Félix tuvo que prestar atención a lo que decían las dos secretarias para no quedarse allí como bobo, mirando al elevadorista que miraba el águila y la serpiente. Ya estaban cerca de la ventanilla de cobros.
—Si tú misma no te das a respetar, ¿quién?
—Tienes toda la razón. Además, todos parejos. Ay sí.
—Ojalá. Pero como ella es su preferida, de plano.
—No es nada democrático. Yo se lo dije. Ay sí.
—¿De veras? ¿Te atreviste?
—¿No me crees? Me canso, ganso. Ay sí. Usted le da trato distinto a Chayo, a la legua se ve. Eso le dije. Ay sí.
—En cambio, ¿se dignó venir a nuestra posada el año pasado? No, ¿verdad? Perdóname, pero eso se llama discriminación.
—¿Eso le dijiste?
—Pues casi casi. Me dieron ganas. Mangos Méndez de Manila. Ay sí.
—Dispénsame, pero yo sí que se lo hubiera dicho, todas tenemos nuestra dignidad. Nomás porque nos ve usted más humilditas no es razón para ofendernos, señor licenciado.

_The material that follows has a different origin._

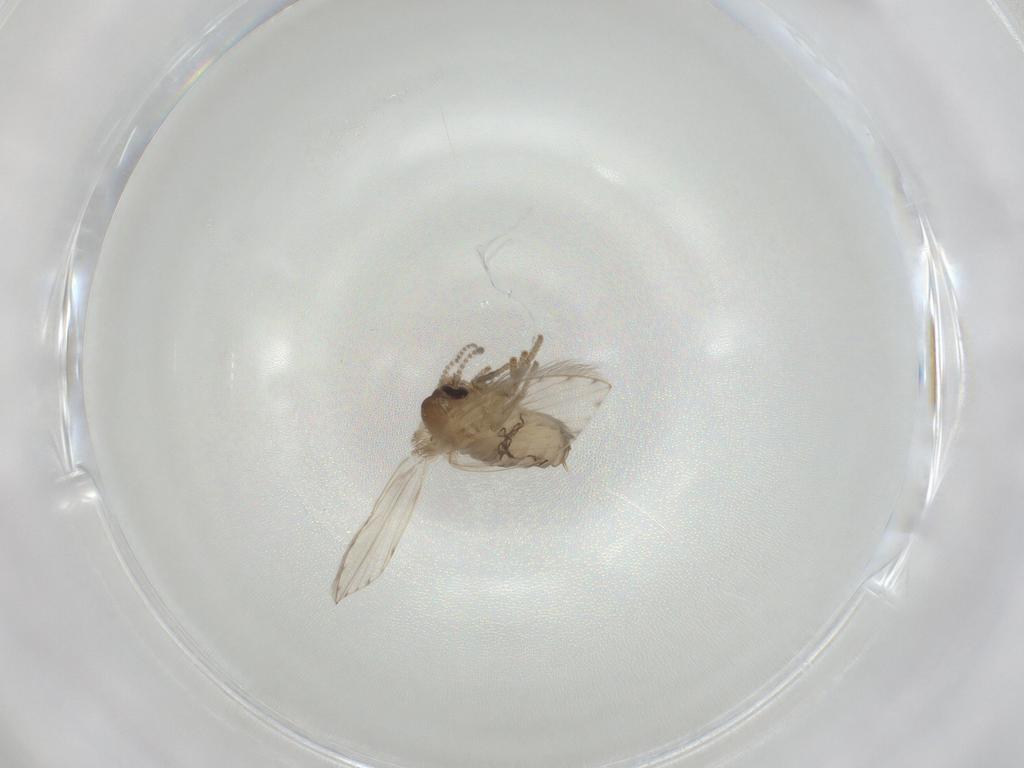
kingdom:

—Ay, si lo que pasa es que la Chayito se siente la divina garza. No es culpa de ella, hasta eso el lic Maldonado es bastante gente…

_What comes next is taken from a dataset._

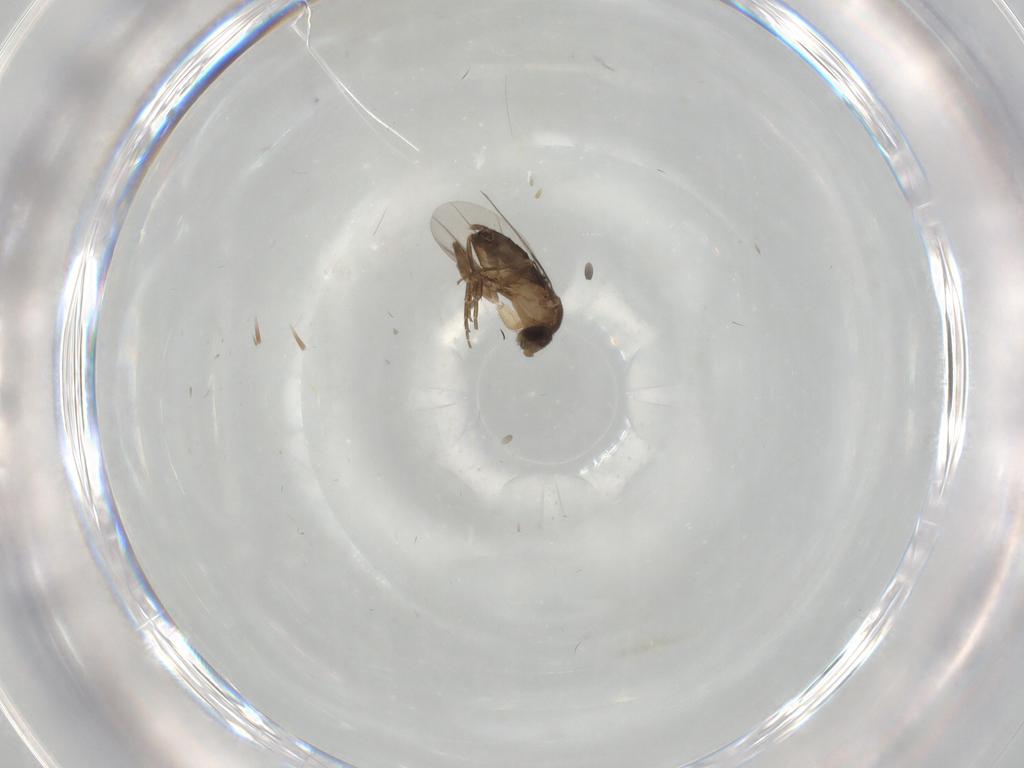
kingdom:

Cobraron, firmaron y se fueron contando los billetes en sus sobres de papel manila. Félix dudó entre seguirlas o cobrar. El empleado de la ventanilla lo miró con impaciencia.
—¿Diga?
—Maldonado —dijo Félix—, Análisis de Precios.

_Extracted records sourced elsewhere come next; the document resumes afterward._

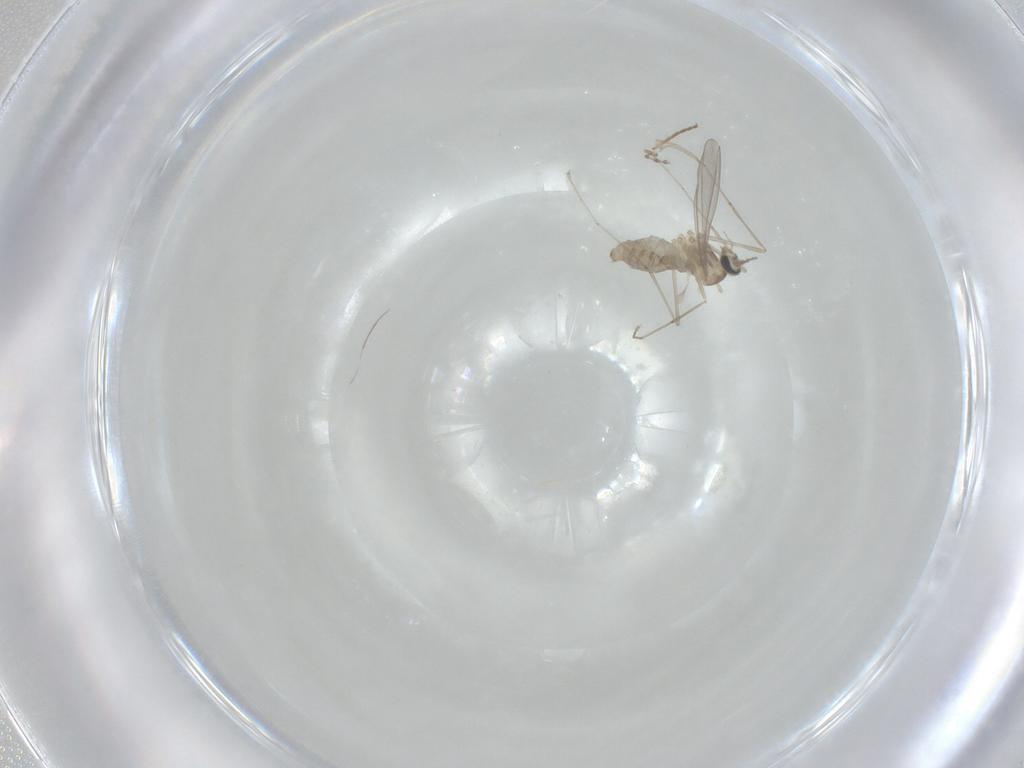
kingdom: Animalia
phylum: Arthropoda
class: Insecta
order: Diptera
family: Cecidomyiidae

—Perdón, pero nunca lo he visto antes. ¿Tiene con qué identificarse?
—No. Mire, mi secretaria viene siempre a cobrar por mí.
—Lo siento, señor. Necesita identificarse. —Sólo traigo mi tarjeta de crédito. Tome.
—¿Se llama usted American Express? No hay nadie en la nómina que se llame así.
—¿No basta mi firma? Puede compararla con la de todas las quincenas.
El empleado negó severamente y Félix abandonó la ventanilla decidido a buscar su permiso de manejar, su pasaporte, su credencial del Partido Revolucionario Institucional, su acta de nacimiento si necesario. ¿Cómo era posible que Malena cobrara en nombre suyo cada quince días sin ningún problema y él, el titular del puesto, necesitase identificarse? Caminó enojado hasta la puerta del ascensor. Buscó inútilmente a las dos secretarias que hablaron de él. ¿No había otro licenciado Maldonado en la Secretaría? ¿Por qué no? No era un nombre tan raro.